In this episode, we talk about what happens in the shadows around our planet, from the phases of the Moon to why eclipses can turn our satellite blood red!

Listen on Apple Podcast or on your favourite podcast player through Anchor.

Chris
Welcome back to a brand new episode of The Astroholic Explains!

Alfredo
Welcome back. Glad you can join us!

Chris
How are you feeling today? You excited for more questions?

Alfredo
Always excited to answer more questions.

Chris
We have a couple of interesting and potentially quite heavy questions for you today. And of course they’re quite heavy because they’re about gravity!

Alfredo
I knew it was going to be about gravity. Just because the first time you said ‘heavy’, you just made one of those faces like ‘I’m about to make a pun, I’m making a pun! Are you ready for the pun?’

Chris
Well, I’m glad you understand the ‘gravity’ of the situation. Anyway…

Chris
Ughhhhhh. (He sighs, loudly, for an extended period of time)

Chris
Don’t break the microphone! I’m gonna tell you a little story to get you in the mood for this question. So this requires us to go back to the beginning, quite literally, of the universe, when an otherwise very lovely day in the pre-universal swathes of nothingness was interrupted by a very, very noisy Big Bang.

Alfredo
It wasn’t noisy.

Chris
I’M TELLING THE STORY!

Alfredo
All right, sorry, I’ll shut up! I guess now the podcast is called ‘Chris Narrates Stories!’

Chris
We’d be better off for it! So the Big Bang. Existence occurs, for lack of a better phrase, and it has been expanding ever since. Everything in the universe has been expanding. And I’m sure in one of our previous podcasts, you have made the point of suggesting that, you know, the universe is pretty much the same everywhere.

Alfredo
Yeah. Good. On large scale, the universe is uniform, and isotropic. Cool, which means that it’s the same everywhere. And its also the same, whichever direction you look.

Chris
Okay, perfect! Because for the sake of this question I want to say “But it isn’t!”, or it can’t be, because at some points of the universe, little pockets of gravity or ‘gravity wells’ exist. Now, from what I understand about these, these are something to do with planet formation. We’ll get there in a bit. For now, how do gravity wells occur? Have they always been there? Do they suddenly grow? What causes that? Where did they come from?

Alfredo
Well, well, well.

Chris
(Laughs at the pun)

Alfredo
That was an incredibly well thought question. You see, this is the great thing of having a break throughout the year so that Chris can come up with all these convoluted stories to introduce questions. It’s great! So, as always, there is a lot to discuss. And you’re absolutely correct about that. We discuss a few things in the past, but never in such details. So on one hand, you’re perfectly right saying that the universe is not the same everywhere. There’s a lot of stuff here and a lot of outer space is more or less empty for our standards. The reason why I sort of interrupted and said that on a large scale, it’s that when you take the average density of the universe, you don’t have places which are wildly different. But when you’re looking into the details, and I’m not talking about planet size, I’m talking galaxies and clusters of galaxies size, massive, massive sizes, millions of light years across, you can see the changes in density. And, in fact, the distribution of matter in the universe is not spread out equally. Despite the universe being large scale uniform. It’s distributed in what we call the cosmic web.

Information shown -
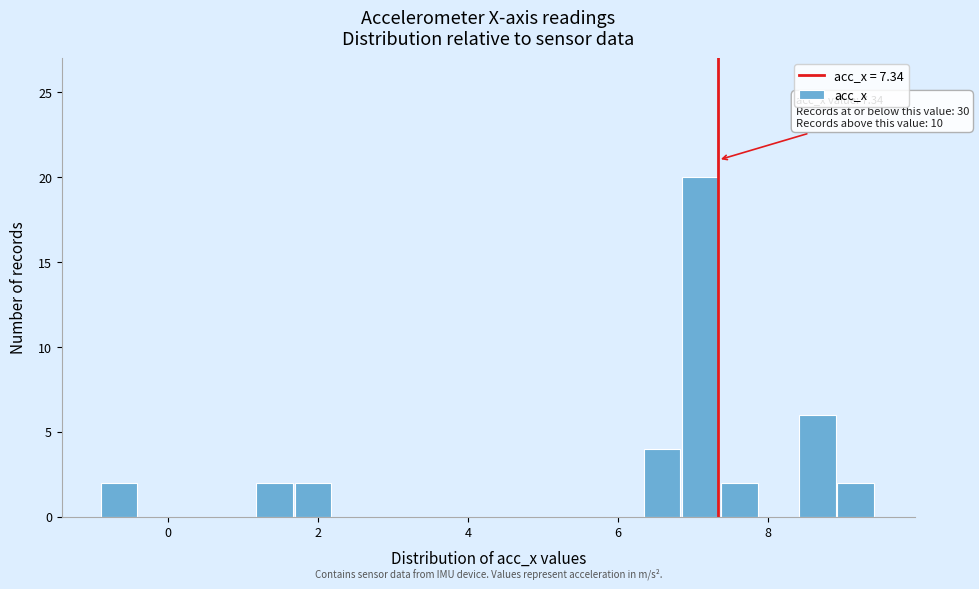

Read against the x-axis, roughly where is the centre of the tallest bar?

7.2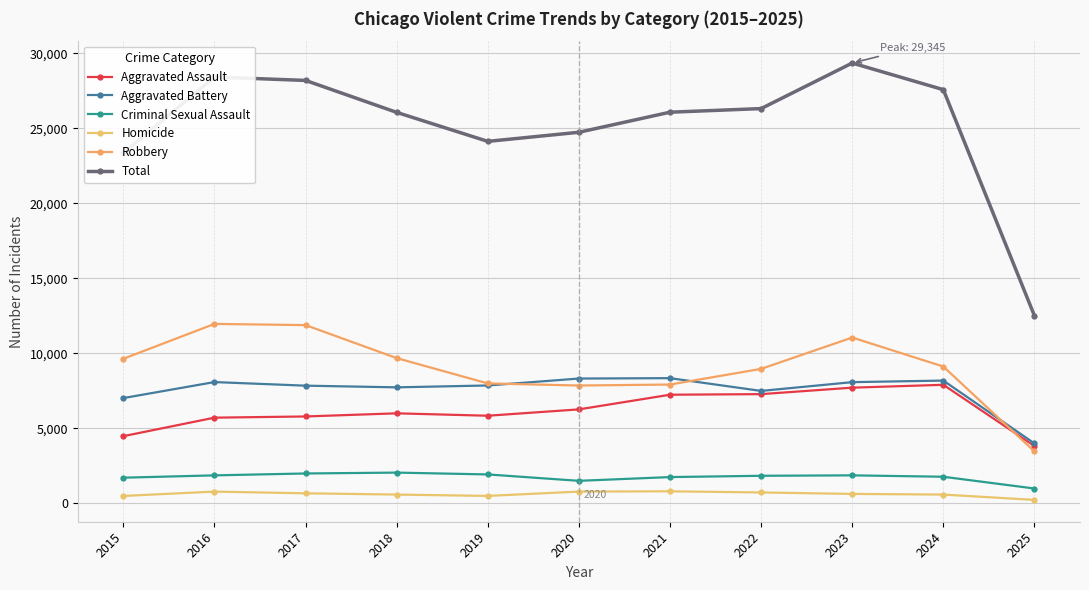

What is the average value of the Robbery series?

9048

* * *

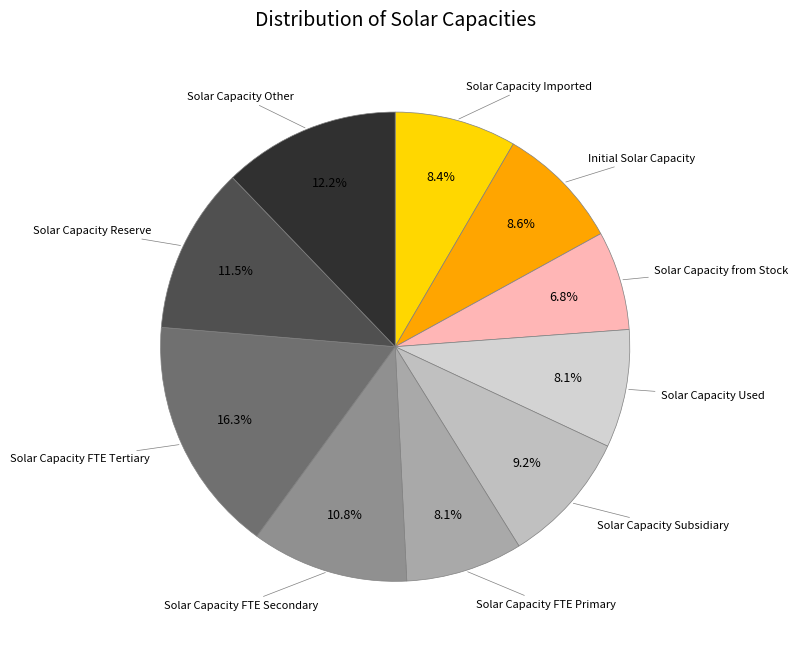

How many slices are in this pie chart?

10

Problem 1 -
In the podcast transcript, what name is given to the uneven distribution of matter in the universe?
Problem 2 -
Continue the podcast transcript about gravity wells from its last sentence.
The rows are separate material, unrelated to the podcast transcript.

Exercise output 1 -
The cosmic web.

Exercise output 2 -
Chris
Okay, I’ve heard of the cosmic web.

Alfredo
Tell me more about the cosmic web!

Chris
Okay, I might just be making this up. But I’m going to say that if you think of space, you have obviously infinite darkness intermingled with galaxies and stars and other such stuff. If you were to zoom back very very far, the space between them wouldn’t look that big if you zoom back far enough, and, you know, you would probably be able to draw lines over the top of them. And they would form lines and other such shapes that if you were to then look at that shape that you were drawn, it would kind of look like a web. …No? You look both perplexed and bemused.

Alfredo
I am perplexed bemused!

Chris
Is it like how all of the stars and everything I kind of joined together by like dark matter or something?

Alfredo
Closer. Also, not stars, but galaxies.

Chris
Ummm…Cosmic noodles!

Alfredo
Stunned silence

Chris
It’s like the invisible strings throughout space where there are like lines of dense material, where galaxies and stuff occur more than between the lines of the web.

Alfredo
Okay. I think that you have the concept in your head. It’s clear it’s a little bit tricky explaining it, but I think you’re getting there. It’s great. So, yes, you can imagine the distribution of galaxies in the universe. They’re not well spread out. We call it the cosmic web. To do a better description in 3D, I usually think of the fake spider webs for Halloween. When we think of a regular spiderweb it’s on a plane. You need to think of something 3D. So unless you’re thinking of those spiders in Australia, the covers entire trees…

Chris
Oh, gotcha. Okay, so it’s sort of like masses of web.

Alfredo
Yes. So it’s certainly not just a flat 2D line. You need to think of something that is has strands in all directions and at the node of every strand, there are clusters of galaxies. There are some galaxies also on the strands, but most of the strands are made of intergalactic gas. And as you said, dark matter.

Chris
This is what I was picturing. I was just rubbish at explaining it.

Alfredo
Yeah. I got that that was what you were visualizing. But it was a very good attempt at an explanation. So going back onto our cosmic web, how did it start? How can we have something from a universe that used to be very, very, very uniform and on large scale still is, how can we have such differences in smaller scales? And we believe the causing principle of that were quantum fluctuations a fraction of an instant after the Big Bang.

Chris
Wow. So these things have been there since the start.

Alfredo
Yeah, we know that there were differences in matter distribution from the cosmic microwave background, which is referred to as the echo of the Big Bang. It was the first time in the universe, about 380,000 years after the Big Bang, when the universe was large enough that the primordial energy, so the photons, the particle of light, for the first time didn’t have enough energy to excite the hydrogen and helium, and the primordial elements that make up the universe. And so suddenly, that light was free to move throughout the universe unimpeded. And that light is still here. Every time you see static on a television, probably now that’s not very often. But if you have an old TV set, about a few percentage of that static is actually photons from the Big Bang. And we can study it very well.

Chris
That’s so cool.

Alfredo
Yes, it’s super cool. Actually it is so ‘cool’. That is at minus 270 Kelvin.

Chris
Oh, yes, cheesy jokes.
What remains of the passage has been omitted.